In March 2001, Ramona, alongside Insurgent Ana Maria and Comandanta Esther, initiated The March of Color for the Land. Lasting 37 days, Indigenous men and women walked over 6,000 km from the mountains of Chiapas to Mexico City to attend the Union Congress and defend the Acuerdos de San Andres, which propelled Indigenous rights and protections working in tandem with the broader Zapatista movement.

== Revolutionary Law of Women ==
One year before the armed uprising, Comandanta Ramona along with Major Ana Maria and Comandanta Susana consulted with the women living in the 32 autonomous municipalities and those within the own ranks. The information they gathered would crystalize into the Revolutionary Law of Women.

The law was approved by the Indigenous communities 8 March 1993 and was published together with the First Declaration of the Lacandon Jungle. Its function was to guarantee women's reproductive, educational, healthcare, political, and labor rights.

Comandanta Ramona's work laid the groundwork for the significant civic and military participation of Indigenous women in the Zapatista movement.

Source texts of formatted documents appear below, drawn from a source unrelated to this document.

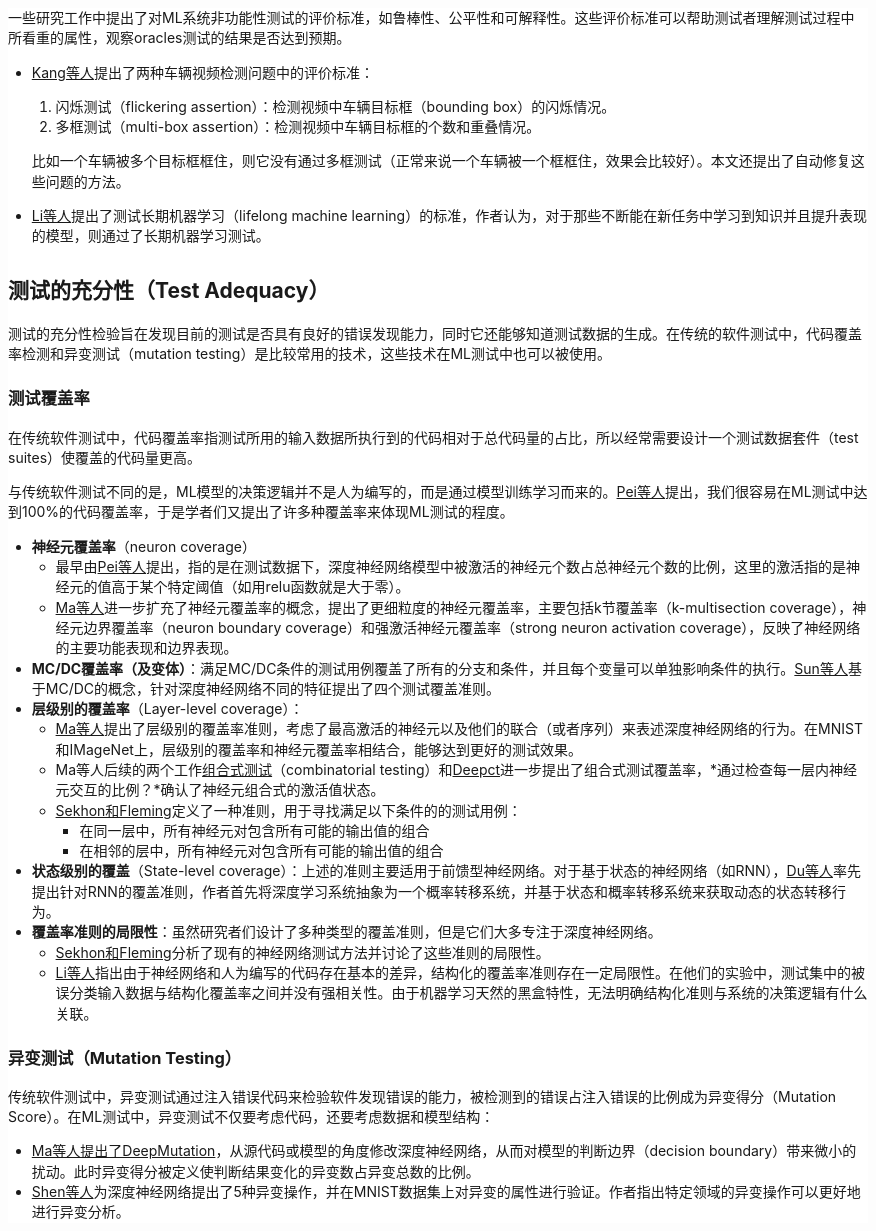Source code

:  一些研究工作中提出了对ML系统非功能性测试的评价标准，如鲁棒性、公平性和可解释性。这些评价标准可以帮助测试者理解测试过程中所看重的属性，观察oracles测试的结果是否达到预期。

- [Kang等人](https://ddkang.github.io/papers/2018/omg-nips-ws.pdf)提出了两种车辆视频检测问题中的评价标准：

  1. 闪烁测试（flickering assertion）：检测视频中车辆目标框（bounding box）的闪烁情况。
  2. 多框测试（multi-box assertion）：检测视频中车辆目标框的个数和重叠情况。

  比如一个车辆被多个目标框框住，则它没有通过多框测试（正常来说一个车辆被一个框框住，效果会比较好）。本文还提出了自动修复这些问题的方法。

- [Li等人](https://citeseerx.ist.psu.edu/viewdoc/download?doi=10.1.1.696.7877&rep=rep1&type=pdf)提出了测试长期机器学习（lifelong machine learning）的标准，作者认为，对于那些不断能在新任务中学习到知识并且提升表现的模型，则通过了长期机器学习测试。

## 测试的充分性（Test Adequacy）

测试的充分性检验旨在发现目前的测试是否具有良好的错误发现能力，同时它还能够知道测试数据的生成。在传统的软件测试中，代码覆盖率检测和异变测试（mutation testing）是比较常用的技术，这些技术在ML测试中也可以被使用。

### 测试覆盖率

在传统软件测试中，代码覆盖率指测试所用的输入数据所执行到的代码相对于总代码量的占比，所以经常需要设计一个测试数据套件（test suites）使覆盖的代码量更高。

与传统软件测试不同的是，ML模型的决策逻辑并不是人为编写的，而是通过模型训练学习而来的。[Pei等人](https://arxiv.org/pdf/1705.06640)提出，我们很容易在ML测试中达到100%的代码覆盖率，于是学者们又提出了许多种覆盖率来体现ML测试的程度。

- **神经元覆盖率**（neuron coverage）
  - 最早由[Pei等人](https://arxiv.org/pdf/1705.06640)提出，指的是在测试数据下，深度神经网络模型中被激活的神经元个数占总神经元个数的比例，这里的激活指的是神经元的值高于某个特定阈值（如用relu函数就是大于零）。
  - [Ma等人](https://tingsu.github.io/files/ase18-deepgauge.pdf)进一步扩充了神经元覆盖率的概念，提出了更细粒度的神经元覆盖率，主要包括k节覆盖率（k-multisection coverage），神经元边界覆盖率（neuron boundary coverage）和强激活神经元覆盖率（strong neuron activation coverage），反映了神经网络的主要功能表现和边界表现。
- **MC/DC覆盖率（及变体）**：满足MC/DC条件的测试用例覆盖了所有的分支和条件，并且每个变量可以单独影响条件的执行。[Sun等人](https://arxiv.org/pdf/1803.04792.pdf)基于MC/DC的概念，针对深度神经网络不同的特征提出了四个测试覆盖准则。
- **层级别的覆盖率**（Layer-level coverage）：
  - [Ma等人](https://tingsu.github.io/files/ase18-deepgauge.pdf)提出了层级别的覆盖率准则，考虑了最高激活的神经元以及他们的联合（或者序列）来表述深度神经网络的行为。在MNIST和IMageNet上，层级别的覆盖率和神经元覆盖率相结合，能够达到更好的测试效果。
  - Ma等人后续的两个工作[组合式测试](https://arxiv.org/pdf/1806.07723.pdf)（combinatorial testing）和[Deepct](http://xujuefei.com/felix_saner19_deepct.pdf)进一步提出了组合式测试覆盖率，*通过检查每一层内神经元交互的比例？*确认了神经元组合式的激活值状态。
  - [Sekhon和Fleming](https://arxiv.org/pdf/1902.06320.pdf)定义了一种准则，用于寻找满足以下条件的的测试用例：
    - 在同一层中，所有神经元对包含所有可能的输出值的组合
    - 在相邻的层中，所有神经元对包含所有可能的输出值的组合
- **状态级别的覆盖**（State-level coverage）：上述的准则主要适用于前馈型神经网络。对于基于状态的神经网络（如RNN），[Du等人](https://www.notion.so/Machine-Learning-Testing-846976c3dd9d4587a6a1fd4cac4a75aa)率先提出针对RNN的覆盖准则，作者首先将深度学习系统抽象为一个概率转移系统，并基于状态和概率转移系统来获取动态的状态转移行为。
- **覆盖率准则的局限性**：虽然研究者们设计了多种类型的覆盖准则，但是它们大多专注于深度神经网络。
  - [Sekhon和Fleming](https://arxiv.org/pdf/1902.06320.pdf)分析了现有的神经网络测试方法并讨论了这些准则的局限性。
  - [Li等人](https://cs.nju.edu.cn/changxu/1_publications/19/ICSE19_01.pdf)指出由于神经网络和人为编写的代码存在基本的差异，结构化的覆盖率准则存在一定局限性。在他们的实验中，测试集中的被误分类输入数据与结构化覆盖率之间并没有强相关性。由于机器学习天然的黑盒特性，无法明确结构化准则与系统的决策逻辑有什么关联。

### 异变测试（Mutation Testing）

传统软件测试中，异变测试通过注入错误代码来检验软件发现错误的能力，被检测到的错误占注入错误的比例成为异变得分（Mutation Score）。在ML测试中，异变测试不仅要考虑代码，还要考虑数据和模型结构：

- [Ma等人提出了DeepMutation](https://arxiv.org/pdf/1805.05206.pdf)，从源代码或模型的角度修改深度神经网络，从而对模型的判断边界（decision boundary）带来微小的扰动。此时异变得分被定义使判断结果变化的异变数占异变总数的比例。
- [Shen等人](https://ieeexplore.ieee.org/document/8431960?denied=)为深度神经网络提出了5种异变操作，并在MNIST数据集上对异变的属性进行验证。作者指出特定领域的异变操作可以更好地进行异变分析。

Women began to assume leadership roles in autonomous municipalities (MAREZ) and Good Government Councils (JBG), where they mediate disputes, enforce justice, organize cooperatives, and oversee collective resources. Their participation extended to military roles, with women serving as commanders and strategists.

Under the principle of mandar obedeciendo (leading by obeying), women leaders ensured their decisions reflect their collective interests of their communities. Inspired by Comandanta Ramona's legacy, they have continued to advocate for gender equality through workshops and discussions, emphasizing the importance of solidarity between men and women in achieving social transformation.

These are the ten laws (English translations):

1. "Women, regardless of race, creed, color, or political affiliation, have the right to participate in the revolutionary struggle to the extent and place that their will and ability determine."
2. "Women have the right to work and receive a fair wage."
3. "Women have the right to decide the number of children they can have and care for."
4. "Women have the right to participate in community affairs and hold office if they are freely and democratically elected."
5. "Women and their children have the right to primary health care and food."
6. "Women have the right to education."
7. "Women have the right to choose their partner and not to be forced into marriage."
8. "No woman may be beaten or physically abused by family members or strangers. The crimes of attempted rape or rape will be punished severely."
9. "Women will be able to hold leadership positions in the organization and hold military ranks in the revolutionary armed forces."
10. "Women shall have all the rights and obligations indicated by the revolutionary laws and regulations."

== Health and death ==
By 1996, Ramona was seriously ill with kidney failure, and was granted immunity to travel to receive a kidney transplant from her brother. She died on 6 January 2006 of kidney failure.

==Legacy==
Ramona was famous for her almond eyes that peeked through her balaclava, and for her prominent role in the struggle for Indigenous women's rights throughout Latin America. Vendors in her hometown created doll replicas of Ramona in her honor, wearing traditional Tzotzil attire, a mask, and carrying a gun.

Ramona's legacy is one of devoted commitment to justice and democracy for indigenous women and children. Ramona voiced the demands of the indigenous women of Chiapas; decent housing, health clinics for women, education and food for themselves and their children. Ramona has enshrined access to healthcare for women into EZLN's law: a Zapatista health clinic in La Garrucha is now named the Comandanta Ramona after her. She was inducted into the Women's Plaza of Honor at Arizona State University for her achievements in uplifting the Indigenous women of Chiapas.

In 2022, a professor from the Autonomous University of Nayarit held a conference, "Comandanta Ramona, the world that remains," organized by the Museum of Women commemorating the 16th anniversary of her death, The professor, Dr. Pacheco Ladron de Guevara, encapsulated Ramona's legacy with her own words; "I want all women to wake up and sow, in their hearts, the necessity to organize because we cannot construct the just and free Mexico, we desire with our arms crossed."